Much of the therapy and self-improvement literature contain references to the “self”, as in “self-acceptance”, “self-love”, “compassion for yourself”, “self-hatred”, and “self-esteem”. These all imply a relative stability of personal characteristics, and an implication of an “agent in charge” of our actions. If our actions had no consistency, but were very different depending on situations that we found ourselves in, and if our conscious experience of life was not knowing from one moment to the next what we are likely to be doing, then we would not be talking about having a “self”. There are psychological theories that do not use the concept of self, like the approach known as behavior modification. This approach stresses that what behavior is “emitted” depends on the situation in which the behavior occurs and the person’s history of reinforcement or punishment for similar behaviors in such situations. For example, yelling often happens at sporting events and much less often at funerals, not because people “decide” to yell in one place and not another, but rather the behavior occurs as a result of the consequences the behavior has had in one situation or the other. In this approach, no “self” needs to be present in order for the behavior to occur.
In other psychological theories, the self is considered to be a key concept for understanding what people do in various situations. In these theories, the notion is that a person develops ideas about who they are and what is appropriate for them to do, and their behavior reflects these ideas. For example, people who think of themselves as “kind” would be making an effort to do kind actions as often as they can. Words like intention, choice, and purpose would be used to explain what people do. In this approach, a lot of thought and research has to do with what leads people to develop their self-concept and how possible is it for them to change their self-concept once it has been developed?

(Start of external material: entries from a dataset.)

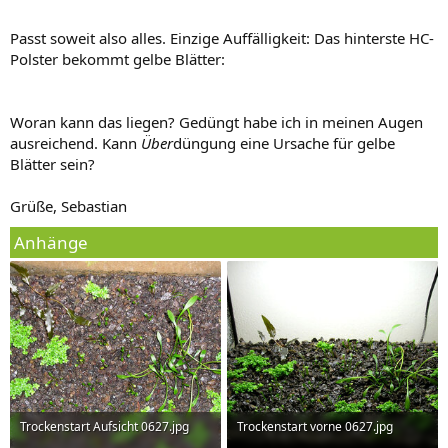
Passt soweit also alles. Einzige Auffälligkeit: Das hinterste HC-
Polster bekommt gelbe Blätter:
Woran kann das liegen? Gedüngt habe ich in meinen Augen
ausreichend. Kann
Über
düngung eine Ursache für gelbe
Blätter sein?
Grüße, Sebastian
Anhänge
Trockenstart Aufsicht 0627.jpg
Trockenstart vorne 0627.jpg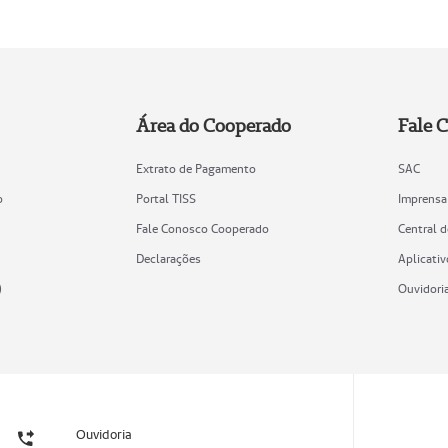
Área do Cooperado
Fale 
Extrato de Pagamento
SAC
o
Portal TISS
Imprensa
Fale Conosco Cooperado
Central 
Declarações
Aplicativ
)
Ouvidori
Ouvidoria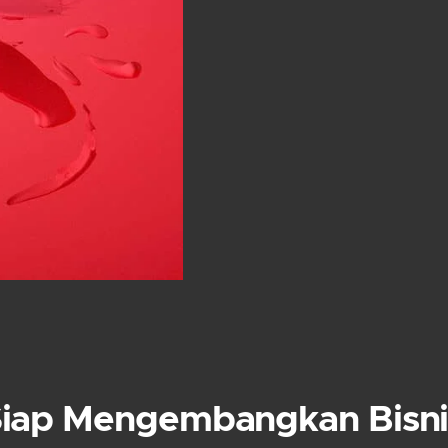
Siap Mengembangkan Bisni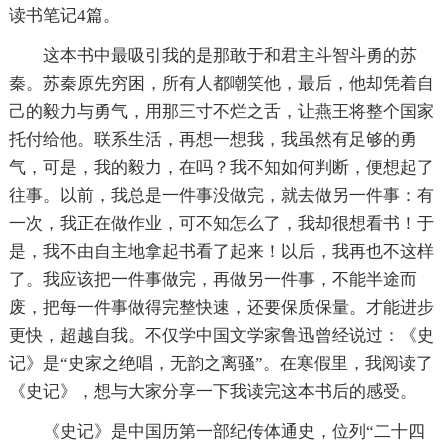
读书笔记4篇。
这本书中最吸引我的是那敢于和君主斗智斗勇的苏
秦。苏秦原先穷困，所有人都嘲笑他，最后，他却凭着自
己的毅力与勇气，用那三寸不烂之舌，让燕王将整个国家
托付给他。联系生活，再想一想我，我虽然有足够的勇
气，可是，我的毅力，在吗？我不知如何判断，便想起了
往事。以前，我总是一件事没做完，就去做另一件事：有
一次，我正在做作业，可不知怎么了，我却很想看书！于
是，我不由自主地拿起书看了起来！以后，我再也不这样
了。我应该把一件事做完，再做另一件事，不能半途而
废，把每一件事做得完整快速，还要保质保量。才能进步
更快，超越自我。不仅学中国文学家鲁迅曾经说过：《史
记》是“史家之绝唱，无韵之离骚”。在寒假里，我阅读了
《史记》，想与大家分享一下我读完这本书后的感受。
《史记》是中国历第一部纪传体通史，位列“二十四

One additional influence on modern psychology comes from ideas developed in Buddhism. For the most part, Buddhist thought states that is no self, that the concept is a fiction and describes nothing real. For them, the reality of who we are could be stated, as it was in the movie, The Way of the Peaceful Warrior, (2006) based on a book by Dan Millman, when the athlete performing on rings was asked by an inner voice representing his spiritual advisor, “what are you Dan”, he responded “this moment”. In other words, what we are changes from moment to moment and it is these changes that are real, not some artificial attempt to string all these changing moments together and pretend that they all relate to an unchanging “self”. One argument in favor of this position is that statements are often made about uncharacteristic behaviors that we find ourselves doing, “that was not like me”, or ‘that is not who I am”, as we cannot assimilate those actions into our self-concept and so they remain inexplicable.
As a clinician, I work a lot with clients to help them increase their self- love, their self-compassion, and their self-acceptance, and to decrease the negative energy they direct towards themselves, so obviously I find it useful to include the idea of a self in my therapy work. However, I utilize the idea that the self is fragmented, so that various parts of ourselves (many of them younger) can take over in different situations, e.g., when we are “triggered” by some event and lose control of our emotions, or when we experience a part of us craving something so much that we do not have a choice to not fulfill the craving. I think we all are trying to develop an adult self that can make rational choices in various situations that we encounter, but our common experience is that we are not able to make the best choices in some situations because our emotional reactions are so strong that we have no conscious control of our feelings and actions. In the same way, many of our actions are so habitual over a period of time that we act without conscious awareness in those situations as well, and thus are not making choices.
I suspect that Buddhism is correct in a deeper, spiritual sense that our self is not real, that we are so interconnected with the world at each moment that there is not a separate self that is independent in these situations. However, it would appear that it is helpful to first develop a strong adult self through therapy and then it can be transcended in our spiritual life.